# REQUIRED WORK:
After reading the data below, copy out every line that contains the word "financial".

(Extracted data entries)
*** Block opens ***

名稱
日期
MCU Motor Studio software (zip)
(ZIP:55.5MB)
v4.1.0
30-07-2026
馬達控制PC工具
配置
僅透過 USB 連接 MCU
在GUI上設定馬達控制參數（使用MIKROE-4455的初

*** Block closes ***
*** Block opens ***

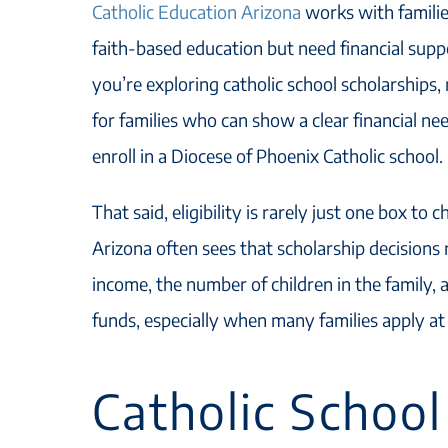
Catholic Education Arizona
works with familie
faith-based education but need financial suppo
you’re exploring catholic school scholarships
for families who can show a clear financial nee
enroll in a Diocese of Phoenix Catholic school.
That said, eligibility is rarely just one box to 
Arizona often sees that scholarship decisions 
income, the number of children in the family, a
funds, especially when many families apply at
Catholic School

*** Block closes ***

# TASK ANSWER:
faith-based education but need financial suppo
for families who can show a clear financial nee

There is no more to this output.